The embodiment can achieve the following technical effects:

in the embodiment, the pixel-level generation type network architecture is adopted, the incomplete image edge and the background image in the previous stage are reconstructed, a joint loss function of perception loss and style loss is designed to optimize the network architecture, and an image restorer is constructed to realize antagonistic fine-grained restoration and completion of the incomplete image, so that the image restoration precision and the image restoration effect of the basic image redundant character elimination method are greatly improved, and the restored image is closer to a real image.

The foregoing shows and describes the general principles, essential features, and advantages of the invention. It will be understood by those skilled in the art that the present invention is not limited to the embodiments described above, which are described in the specification and illustrated only to illustrate the principle of the present invention, but that various changes and modifications may be made therein without departing from the spirit and scope of the present invention, which fall within the scope of the invention as claimed. The scope of the invention is defined by the appended claims and equivalents thereof.

Claims

1. A method for eliminating redundant images based on machine learning is characterized by comprising the following steps:

2. The method of claim 1, wherein the step one specifically comprises: when redundant characters and small targets exist in the obtained multiple original images, the original images are input into a target detection extraction model, target detection is carried out on the redundant characters and the small targets in the original images, and target segmentation is carried out on the detected redundant characters and the small targets.

3. The method as claimed in claim 2, wherein the process of detecting the unwanted figure and small object in the original image specifically includes the following sub-steps:

4. The method for eliminating the unnecessary image people based on the machine learning as claimed in claim 1, wherein the second step specifically comprises: and respectively labeling the small targets of the characters and the gestures detected and extracted in the image, and cutting the marked redundant characters and gestures by using DropBlock to obtain a cut target character image.

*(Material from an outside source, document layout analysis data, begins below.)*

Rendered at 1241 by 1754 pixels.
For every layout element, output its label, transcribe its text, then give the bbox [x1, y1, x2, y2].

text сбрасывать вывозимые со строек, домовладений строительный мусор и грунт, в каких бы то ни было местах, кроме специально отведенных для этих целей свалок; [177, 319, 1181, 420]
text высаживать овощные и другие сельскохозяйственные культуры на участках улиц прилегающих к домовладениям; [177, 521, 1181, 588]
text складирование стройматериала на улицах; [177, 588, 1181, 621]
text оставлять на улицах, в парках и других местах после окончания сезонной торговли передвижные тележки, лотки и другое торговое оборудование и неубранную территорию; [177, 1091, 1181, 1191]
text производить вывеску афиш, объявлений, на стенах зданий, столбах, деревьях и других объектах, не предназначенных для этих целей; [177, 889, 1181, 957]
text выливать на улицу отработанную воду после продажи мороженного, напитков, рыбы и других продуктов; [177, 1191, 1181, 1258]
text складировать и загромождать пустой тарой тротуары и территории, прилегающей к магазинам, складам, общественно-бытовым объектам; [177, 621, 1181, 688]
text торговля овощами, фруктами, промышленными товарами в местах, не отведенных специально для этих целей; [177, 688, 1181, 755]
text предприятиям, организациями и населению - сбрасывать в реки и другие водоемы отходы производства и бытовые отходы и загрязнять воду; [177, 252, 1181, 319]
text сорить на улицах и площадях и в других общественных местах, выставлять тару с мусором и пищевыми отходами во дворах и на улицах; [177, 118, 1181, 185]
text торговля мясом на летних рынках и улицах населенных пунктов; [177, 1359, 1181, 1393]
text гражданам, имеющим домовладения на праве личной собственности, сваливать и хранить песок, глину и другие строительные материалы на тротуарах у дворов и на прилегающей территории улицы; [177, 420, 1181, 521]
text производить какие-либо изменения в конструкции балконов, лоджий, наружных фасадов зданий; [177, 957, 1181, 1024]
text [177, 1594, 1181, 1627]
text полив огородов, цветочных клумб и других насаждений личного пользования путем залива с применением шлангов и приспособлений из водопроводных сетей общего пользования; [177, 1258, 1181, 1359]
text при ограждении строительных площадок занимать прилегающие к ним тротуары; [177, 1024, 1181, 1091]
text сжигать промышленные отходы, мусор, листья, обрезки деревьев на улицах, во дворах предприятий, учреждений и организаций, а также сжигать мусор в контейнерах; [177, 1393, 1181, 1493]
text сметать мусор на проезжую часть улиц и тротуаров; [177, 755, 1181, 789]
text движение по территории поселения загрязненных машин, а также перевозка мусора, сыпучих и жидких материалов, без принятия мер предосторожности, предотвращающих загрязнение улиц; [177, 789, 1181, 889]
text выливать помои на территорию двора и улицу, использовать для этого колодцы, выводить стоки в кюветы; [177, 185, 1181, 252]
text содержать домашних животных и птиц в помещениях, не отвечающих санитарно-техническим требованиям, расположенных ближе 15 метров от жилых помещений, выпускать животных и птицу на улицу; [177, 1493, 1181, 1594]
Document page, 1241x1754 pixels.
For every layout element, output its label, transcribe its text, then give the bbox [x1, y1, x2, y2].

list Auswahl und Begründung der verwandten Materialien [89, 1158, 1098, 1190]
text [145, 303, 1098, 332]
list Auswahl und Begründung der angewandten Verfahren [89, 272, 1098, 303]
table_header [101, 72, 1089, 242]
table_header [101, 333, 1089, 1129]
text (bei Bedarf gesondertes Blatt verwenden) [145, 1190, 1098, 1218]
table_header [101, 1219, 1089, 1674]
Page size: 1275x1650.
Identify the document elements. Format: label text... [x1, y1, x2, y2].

5. The method for eliminating the unnecessary image people based on the machine learning as claimed in claim 1, wherein the third step specifically comprises: adopting an edge-linked confrontation type generation network to realize edge generation of fine granularity of the image and internal image restoration; the task of edge generation and image completion is completed through a two-stage network framework, the edge and internal texture of the image are repaired in the first stage, and the color filling and image repair of the whole line framework are completed in the second stage.

6. The method as claimed in claim 5, wherein the first stage of completing the edge and inner texture repairing process for the image comprises: and constructing an image line restorer module, wherein the module comprises an encoder for twice downsampling, eight residual blocks and a deconvolution decoder, the residual blocks use expansion convolution with an expansion factor of 2 to replace regular convolution, and the image line restorer module is used for carrying out texture restoration on the cut target person image.

7. The method as claimed in claim 5, wherein the second stage of completing the color filling and image inpainting process of the whole line frame includes: constructing a pixel-level generating network architecture, inputting an RGB channel, a mask channel and a texture line channel of a missing edge by a network, taking pixels input by each channel as effective input, and providing a dynamic feature selection mechanism for all position points of all layers; reconstructing by adopting the edge of the incomplete image repaired in the first stage and a background image; and constructing an image restorer by adopting a joint loss function of perception loss and style loss to realize antagonistic fine-grained restoration and completion of the incomplete image.